## EXERCISE DESCRIPTION
Give the lines of the items below, from the first line through the line that contains "genus: Sturnella", as a Markdown table with the columns n and Line. Number each row and leave out any blank lines.

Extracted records
....
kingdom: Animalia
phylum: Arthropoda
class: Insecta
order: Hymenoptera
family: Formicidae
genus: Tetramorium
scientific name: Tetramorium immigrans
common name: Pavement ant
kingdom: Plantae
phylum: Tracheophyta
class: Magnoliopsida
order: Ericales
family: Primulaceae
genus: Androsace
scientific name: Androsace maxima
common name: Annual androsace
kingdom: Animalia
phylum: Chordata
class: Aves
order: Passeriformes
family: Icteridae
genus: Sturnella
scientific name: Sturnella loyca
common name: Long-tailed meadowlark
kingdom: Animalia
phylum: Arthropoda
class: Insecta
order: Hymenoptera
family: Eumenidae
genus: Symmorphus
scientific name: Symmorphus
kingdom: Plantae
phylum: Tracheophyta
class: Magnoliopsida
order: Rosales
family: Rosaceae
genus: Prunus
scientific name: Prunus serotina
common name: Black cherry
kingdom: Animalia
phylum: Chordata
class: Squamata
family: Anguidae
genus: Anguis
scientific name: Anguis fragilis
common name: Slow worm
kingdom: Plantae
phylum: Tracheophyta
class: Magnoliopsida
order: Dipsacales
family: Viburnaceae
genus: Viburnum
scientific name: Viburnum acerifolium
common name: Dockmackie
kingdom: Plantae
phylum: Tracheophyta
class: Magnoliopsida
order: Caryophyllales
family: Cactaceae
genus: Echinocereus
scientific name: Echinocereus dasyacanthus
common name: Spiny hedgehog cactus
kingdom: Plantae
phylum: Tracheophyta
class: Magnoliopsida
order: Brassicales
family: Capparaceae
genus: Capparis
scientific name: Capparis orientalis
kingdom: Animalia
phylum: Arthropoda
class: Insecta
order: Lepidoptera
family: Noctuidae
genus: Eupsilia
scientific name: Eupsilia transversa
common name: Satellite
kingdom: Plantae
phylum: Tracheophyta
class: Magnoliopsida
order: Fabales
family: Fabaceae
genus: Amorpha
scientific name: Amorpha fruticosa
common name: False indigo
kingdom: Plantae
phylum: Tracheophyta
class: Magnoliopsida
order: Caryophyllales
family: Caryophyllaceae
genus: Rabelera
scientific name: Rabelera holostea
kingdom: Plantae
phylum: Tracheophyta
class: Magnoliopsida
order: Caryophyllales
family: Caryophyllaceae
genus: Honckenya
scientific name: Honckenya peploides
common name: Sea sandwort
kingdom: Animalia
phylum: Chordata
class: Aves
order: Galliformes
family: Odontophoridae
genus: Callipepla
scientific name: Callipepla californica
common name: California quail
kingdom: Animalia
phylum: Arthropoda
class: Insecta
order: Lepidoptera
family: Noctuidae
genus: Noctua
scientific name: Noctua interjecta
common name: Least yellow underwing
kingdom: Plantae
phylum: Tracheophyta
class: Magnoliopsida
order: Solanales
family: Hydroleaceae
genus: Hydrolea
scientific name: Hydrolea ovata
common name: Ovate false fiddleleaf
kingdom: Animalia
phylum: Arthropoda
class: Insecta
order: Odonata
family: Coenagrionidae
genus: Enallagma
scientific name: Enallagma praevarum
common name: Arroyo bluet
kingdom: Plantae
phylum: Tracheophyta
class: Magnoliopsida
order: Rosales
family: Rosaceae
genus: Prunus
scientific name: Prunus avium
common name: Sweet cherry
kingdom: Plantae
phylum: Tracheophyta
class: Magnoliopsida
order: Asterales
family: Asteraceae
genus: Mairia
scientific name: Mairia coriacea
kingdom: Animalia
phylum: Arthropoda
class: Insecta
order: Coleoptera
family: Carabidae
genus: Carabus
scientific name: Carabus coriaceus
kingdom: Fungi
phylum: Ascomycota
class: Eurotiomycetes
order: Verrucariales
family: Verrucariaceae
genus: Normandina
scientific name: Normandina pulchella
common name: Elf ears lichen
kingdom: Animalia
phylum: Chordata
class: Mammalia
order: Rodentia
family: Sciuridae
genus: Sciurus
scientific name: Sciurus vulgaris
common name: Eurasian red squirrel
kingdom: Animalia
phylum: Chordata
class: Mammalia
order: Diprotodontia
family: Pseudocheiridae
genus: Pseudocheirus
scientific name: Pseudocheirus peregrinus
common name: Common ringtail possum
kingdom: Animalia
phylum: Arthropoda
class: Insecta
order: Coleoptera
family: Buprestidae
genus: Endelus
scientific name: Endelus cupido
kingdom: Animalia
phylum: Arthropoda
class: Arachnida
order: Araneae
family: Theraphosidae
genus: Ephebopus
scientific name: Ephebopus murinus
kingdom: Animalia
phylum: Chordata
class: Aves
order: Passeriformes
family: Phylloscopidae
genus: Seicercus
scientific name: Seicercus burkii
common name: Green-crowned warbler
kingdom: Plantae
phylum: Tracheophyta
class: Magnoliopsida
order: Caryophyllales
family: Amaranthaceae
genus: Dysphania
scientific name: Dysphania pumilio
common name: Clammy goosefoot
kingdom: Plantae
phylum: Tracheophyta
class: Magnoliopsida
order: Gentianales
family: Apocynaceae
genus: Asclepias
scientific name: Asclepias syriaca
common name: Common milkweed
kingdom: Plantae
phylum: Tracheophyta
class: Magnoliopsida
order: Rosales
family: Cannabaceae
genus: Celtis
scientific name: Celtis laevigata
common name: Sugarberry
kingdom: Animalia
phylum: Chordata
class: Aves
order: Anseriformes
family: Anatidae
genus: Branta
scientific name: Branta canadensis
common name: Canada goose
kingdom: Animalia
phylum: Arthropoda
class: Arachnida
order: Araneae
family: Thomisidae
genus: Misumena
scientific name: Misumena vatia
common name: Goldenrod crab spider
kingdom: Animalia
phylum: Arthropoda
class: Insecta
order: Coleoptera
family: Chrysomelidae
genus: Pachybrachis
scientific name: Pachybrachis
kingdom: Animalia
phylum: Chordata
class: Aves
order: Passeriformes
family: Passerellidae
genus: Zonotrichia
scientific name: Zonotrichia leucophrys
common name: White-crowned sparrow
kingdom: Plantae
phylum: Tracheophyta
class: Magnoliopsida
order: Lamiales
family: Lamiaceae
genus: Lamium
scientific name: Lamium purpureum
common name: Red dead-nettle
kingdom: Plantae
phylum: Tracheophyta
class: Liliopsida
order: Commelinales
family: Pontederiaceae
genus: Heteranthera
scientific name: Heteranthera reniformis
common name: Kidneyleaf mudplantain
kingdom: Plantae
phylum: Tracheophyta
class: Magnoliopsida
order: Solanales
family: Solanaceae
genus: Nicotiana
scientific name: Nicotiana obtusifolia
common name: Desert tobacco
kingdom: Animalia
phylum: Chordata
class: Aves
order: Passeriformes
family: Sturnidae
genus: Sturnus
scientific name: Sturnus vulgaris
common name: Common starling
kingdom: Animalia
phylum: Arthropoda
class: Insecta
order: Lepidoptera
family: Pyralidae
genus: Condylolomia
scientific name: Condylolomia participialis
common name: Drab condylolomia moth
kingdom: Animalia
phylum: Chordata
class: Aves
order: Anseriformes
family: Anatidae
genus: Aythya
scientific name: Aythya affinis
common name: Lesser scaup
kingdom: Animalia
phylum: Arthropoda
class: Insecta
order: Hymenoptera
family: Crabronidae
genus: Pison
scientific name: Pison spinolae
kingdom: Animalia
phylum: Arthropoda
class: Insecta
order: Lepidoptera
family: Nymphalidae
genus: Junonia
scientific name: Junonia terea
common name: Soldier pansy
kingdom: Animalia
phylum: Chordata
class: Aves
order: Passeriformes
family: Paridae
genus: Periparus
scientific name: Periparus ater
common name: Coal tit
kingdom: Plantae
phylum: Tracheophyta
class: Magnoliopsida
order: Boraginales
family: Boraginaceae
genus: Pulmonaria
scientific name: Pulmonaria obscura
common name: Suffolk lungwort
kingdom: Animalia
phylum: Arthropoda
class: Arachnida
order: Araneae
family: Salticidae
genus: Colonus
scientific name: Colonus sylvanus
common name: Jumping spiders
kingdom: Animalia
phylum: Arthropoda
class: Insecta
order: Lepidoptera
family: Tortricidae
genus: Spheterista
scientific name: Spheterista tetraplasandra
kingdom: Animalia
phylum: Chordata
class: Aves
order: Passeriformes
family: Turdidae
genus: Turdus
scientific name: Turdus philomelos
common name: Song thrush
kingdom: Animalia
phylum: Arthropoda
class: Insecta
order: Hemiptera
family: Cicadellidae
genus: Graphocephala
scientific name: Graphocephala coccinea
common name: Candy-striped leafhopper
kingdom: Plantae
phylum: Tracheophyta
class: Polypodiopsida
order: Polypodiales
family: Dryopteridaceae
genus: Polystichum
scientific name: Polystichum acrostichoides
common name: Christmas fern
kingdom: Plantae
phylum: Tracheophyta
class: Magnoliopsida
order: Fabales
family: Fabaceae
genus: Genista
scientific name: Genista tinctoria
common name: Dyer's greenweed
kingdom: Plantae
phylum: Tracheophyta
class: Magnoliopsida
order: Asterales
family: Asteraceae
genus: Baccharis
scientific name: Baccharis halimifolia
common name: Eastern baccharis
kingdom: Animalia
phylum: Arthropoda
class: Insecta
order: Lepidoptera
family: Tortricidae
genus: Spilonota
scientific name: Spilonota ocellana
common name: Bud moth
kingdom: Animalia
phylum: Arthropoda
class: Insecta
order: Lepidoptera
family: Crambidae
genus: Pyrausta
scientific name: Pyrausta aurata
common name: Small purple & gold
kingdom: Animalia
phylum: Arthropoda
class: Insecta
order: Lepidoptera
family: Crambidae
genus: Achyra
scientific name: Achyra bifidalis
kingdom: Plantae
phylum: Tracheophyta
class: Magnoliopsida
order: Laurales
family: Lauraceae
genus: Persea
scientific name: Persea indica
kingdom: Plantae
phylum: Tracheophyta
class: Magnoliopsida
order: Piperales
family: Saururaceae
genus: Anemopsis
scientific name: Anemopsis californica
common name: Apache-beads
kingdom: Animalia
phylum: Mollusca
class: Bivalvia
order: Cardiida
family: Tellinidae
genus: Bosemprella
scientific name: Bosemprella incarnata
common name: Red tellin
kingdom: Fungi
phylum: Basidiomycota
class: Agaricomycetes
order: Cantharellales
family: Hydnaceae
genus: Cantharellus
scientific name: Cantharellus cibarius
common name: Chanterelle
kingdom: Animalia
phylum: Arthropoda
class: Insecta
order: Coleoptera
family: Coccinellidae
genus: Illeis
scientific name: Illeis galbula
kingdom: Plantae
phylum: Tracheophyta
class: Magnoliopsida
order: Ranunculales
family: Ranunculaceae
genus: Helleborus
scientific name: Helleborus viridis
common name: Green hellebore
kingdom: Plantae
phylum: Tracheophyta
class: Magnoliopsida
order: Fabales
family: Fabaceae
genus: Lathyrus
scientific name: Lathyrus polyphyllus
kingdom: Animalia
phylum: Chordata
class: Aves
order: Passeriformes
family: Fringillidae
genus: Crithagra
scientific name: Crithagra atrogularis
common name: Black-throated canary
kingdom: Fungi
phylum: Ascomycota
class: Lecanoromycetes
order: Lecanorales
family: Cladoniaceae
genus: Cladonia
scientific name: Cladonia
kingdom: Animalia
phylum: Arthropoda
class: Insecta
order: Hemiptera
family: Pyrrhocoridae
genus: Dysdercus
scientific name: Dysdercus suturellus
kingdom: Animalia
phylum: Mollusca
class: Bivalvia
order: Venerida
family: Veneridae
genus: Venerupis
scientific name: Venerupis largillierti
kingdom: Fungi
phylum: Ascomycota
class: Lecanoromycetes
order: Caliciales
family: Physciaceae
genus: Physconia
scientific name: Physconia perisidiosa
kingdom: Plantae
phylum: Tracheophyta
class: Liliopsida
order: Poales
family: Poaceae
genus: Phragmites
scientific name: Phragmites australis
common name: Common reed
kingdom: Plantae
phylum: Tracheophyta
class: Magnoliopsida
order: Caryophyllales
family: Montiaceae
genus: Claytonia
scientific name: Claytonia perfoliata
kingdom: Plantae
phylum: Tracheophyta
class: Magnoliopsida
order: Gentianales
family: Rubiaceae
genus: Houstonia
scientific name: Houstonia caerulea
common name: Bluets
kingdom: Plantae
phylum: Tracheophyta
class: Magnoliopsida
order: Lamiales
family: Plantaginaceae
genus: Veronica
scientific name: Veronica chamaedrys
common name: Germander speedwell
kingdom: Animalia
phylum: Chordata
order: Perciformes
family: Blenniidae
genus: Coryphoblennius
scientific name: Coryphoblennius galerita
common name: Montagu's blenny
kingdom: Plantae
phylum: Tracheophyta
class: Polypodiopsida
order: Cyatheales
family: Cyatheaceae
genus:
....
## SOLUTION FOR THIS PROBLEM
| n | Line |
|---|---|
| 1 | kingdom: Animalia |
| 2 | phylum: Arthropoda |
| 3 | class: Insecta |
| 4 | order: Hymenoptera |
| 5 | family: Formicidae |
| 6 | genus: Tetramorium |
| 7 | scientific name: Tetramorium immigrans |
| 8 | common name: Pavement ant |
| 9 | kingdom: Plantae |
| 10 | phylum: Tracheophyta |
| 11 | class: Magnoliopsida |
| 12 | order: Ericales |
| 13 | family: Primulaceae |
| 14 | genus: Androsace |
| 15 | scientific name: Androsace maxima |
| 16 | common name: Annual androsace |
| 17 | kingdom: Animalia |
| 18 | phylum: Chordata |
| 19 | class: Aves |
| 20 | order: Passeriformes |
| 21 | family: Icteridae |
| 22 | genus: Sturnella |